ASSIGNMENT:
Go through the data and report each line that holds the string "ترتيب".

RECORDS TO PROCESS:
*****
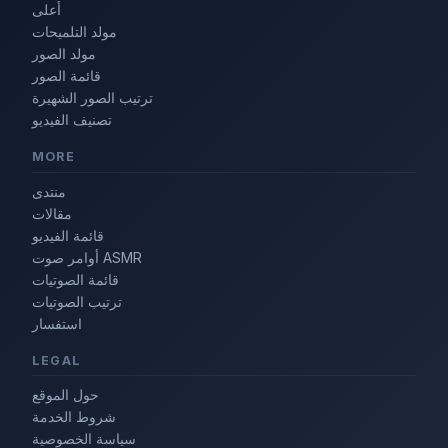
أعلى
مولد التلميحات
مولد الصور
قائمة الصور
ترتيب الصور الشهيرة
تصنيف الفيديو
MORE
منتدى
مقالات
قائمة الفيديو
أوامر صوت ASMR
قائمة الصوتيات
ترتيب الصوتيات
استفسار
LEGAL
حول الموقع
شروط الخدمة
سياسة الخصوصية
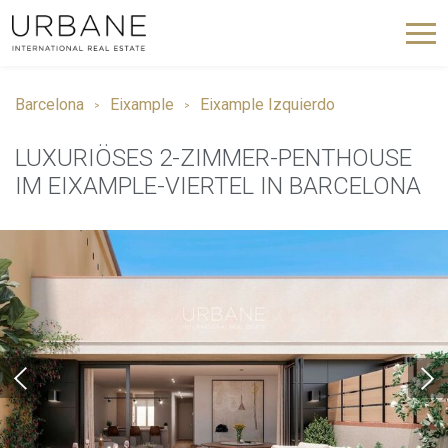
Barcelona
Eixample
Eixample Izquierdo
LUXURIÖSES 2-ZIMMER-PENTHOUSE
IM EIXAMPLE-VIERTEL IN BARCELONA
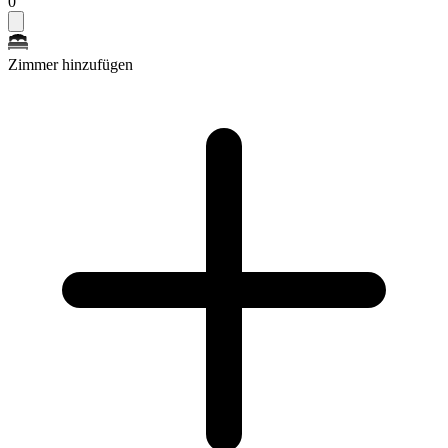
0
Zimmer hinzufügen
*****
RESULT OF THIS TASK:
ترتيب الصور الشهيرة
ترتيب الصوتيات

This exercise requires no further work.